If oil industry discoveries continue at this year’s current pace, 2009 will see the highest number of new finds in nine years.
According to the September 23 New York Times, “More than 200 discoveries have been reported so far this year in dozens of countries, including northern Iraq’s Kurdish region, Australia, Israel, Iran, Brazil, Norway, Ghana and Russia.” IHS Cambridge Energy Research Associates notes that these new discoveries amounted to approximately 10 billion barrels in the first half of the year alone.
These finds all across the globe resulted from large capital investments in new technologies when prices rose earlier in the past decade. Oil rigs can now drill deeper and penetrate tougher layers of rock than ever before.
“That’s the wonderful thing about price signals in a free market — it puts people in a better position to take more exploration risk,” said Anadarko Petroleum Chairman and Chief Executive James Hackett. Of course the reverse is also true, and the lower oil prices fall, the less incentive there is to seek out new deposits. The Times noted that many oil industry executives “have warned that they need prices above $60 a barrel to develop the world’s more challenging reserves.”
The chief executive of Italy’s oil giant Eni, Paolo Scaroni, pointed out: “The appetite for opening new frontiers when prices were low in the 1990s was very small. Today, the biggest discovery of all is technology.”
When this new technology is applied to those “more challenging reserves,” the rewards can be great. Earlier this September, BP hit a huge deep-water oil field that may prove to be the largest oil discovery ever found in the Gulf of Mexico. Anadarko has announced a very significant find just off Sierra Leone in an “exciting and highly prospective” region.
Sometimes the smaller oil companies strike it big. Heritage Oil found almost two billion barrels of oil in the Miran West One field in Iraq’s Kurdistan region. This is one of 2009’s largest discoveries, and it has prompted Heritage to plan for another well there by year’s end.
Closer to home for Americans is BP’s previously mentioned Gulf of Mexico find in what is known as the Tiber field. BP has estimated that the Tiber field contains four to six billion barrels of oil and gas. This is theoretically enough to meet U.S. needs for more than a year.
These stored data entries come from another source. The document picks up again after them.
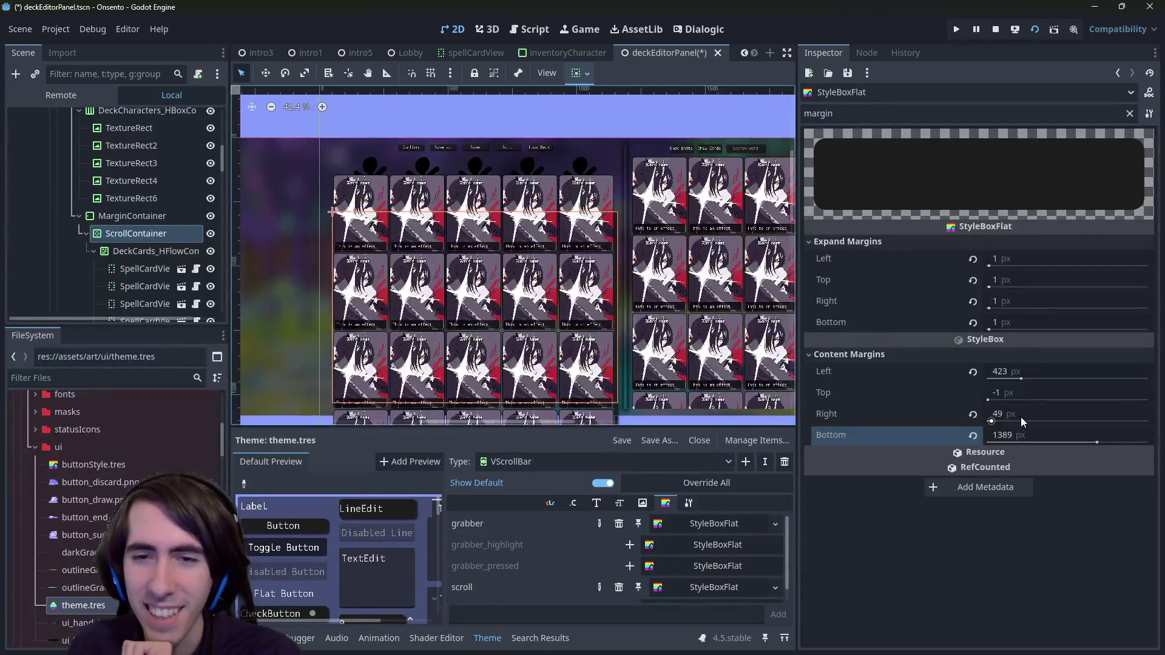
{"action": "left_click", "coordinate": [1089, 438]}
{"action": "type", "text": "-1"}
{"action": "left_click", "coordinate": [971, 415]}
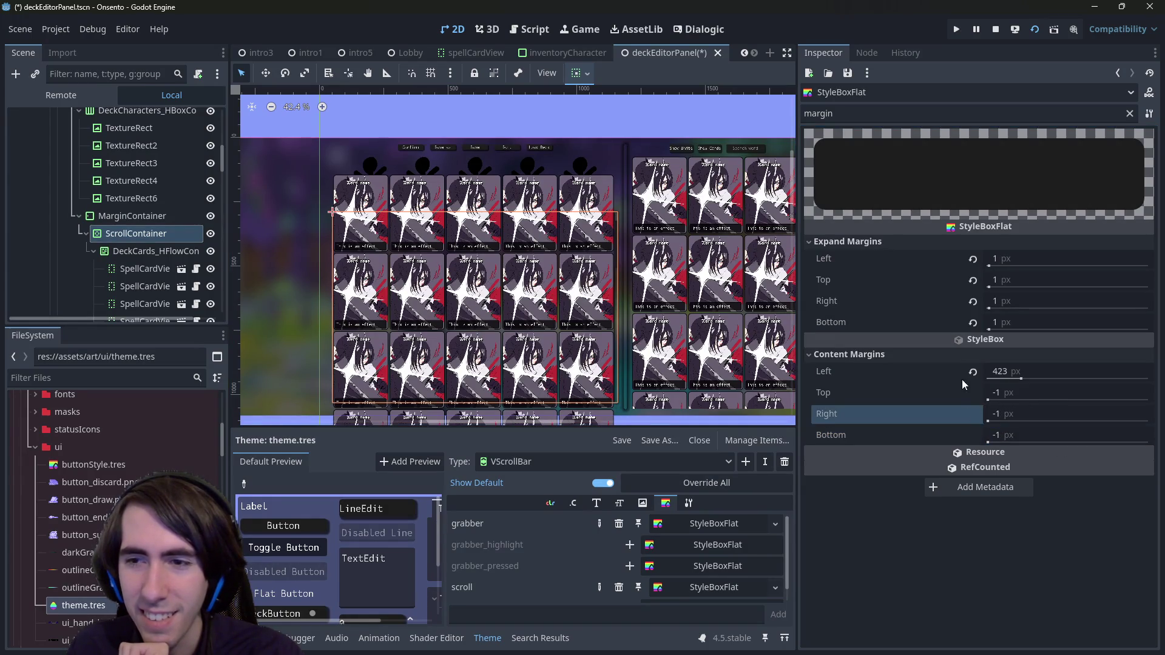
Step: Revert the left content margin to -1 and save the scene
{"action": "left_click", "coordinate": [972, 372]}
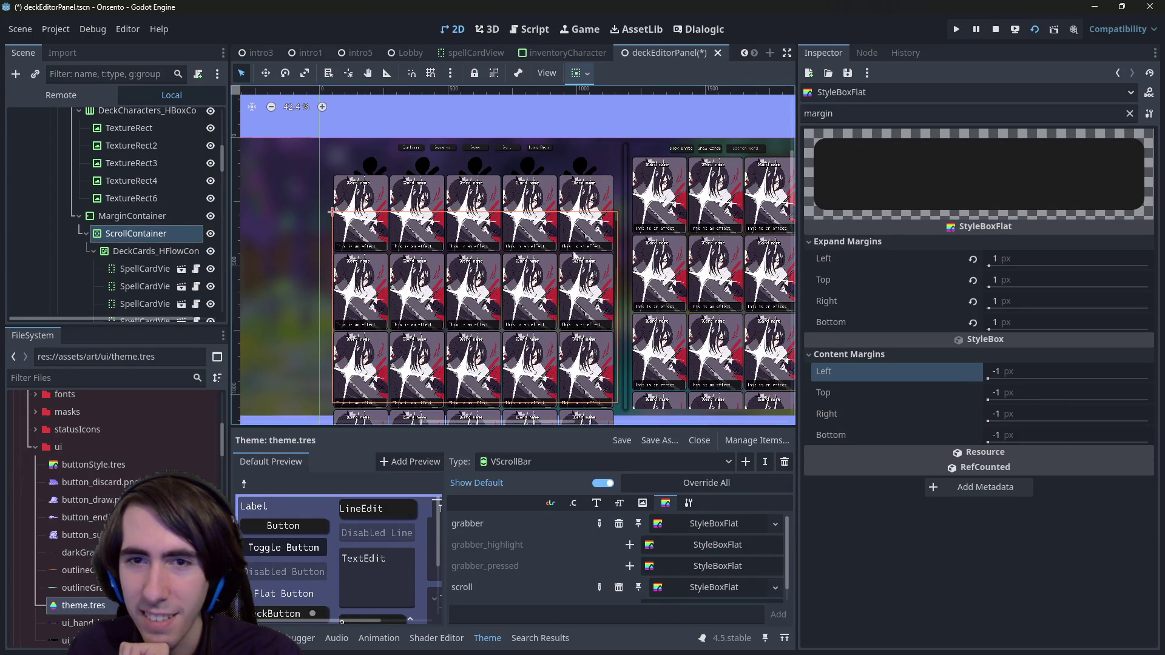
{"action": "scroll", "coordinate": [622, 237], "scroll_direction": "up", "scroll_amount": 5}
{"action": "left_click_drag", "start_coordinate": [622, 237], "coordinate": [615, 263]}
“In 30 years I’ve been in the business, the Gulf of Mexico has been called the Dead Sea countless times,” said Bobby Ryan, Chevron’s vice president of global exploration. “And yet it continues to revitalize itself.”
This is the promise of American ingenuity and technology. The United States could drastically reduce its dependence on foreign oil if only more areas were opened to drilling. As the record-setting discoveries of the past months indicate, there are gushers just waiting to be found.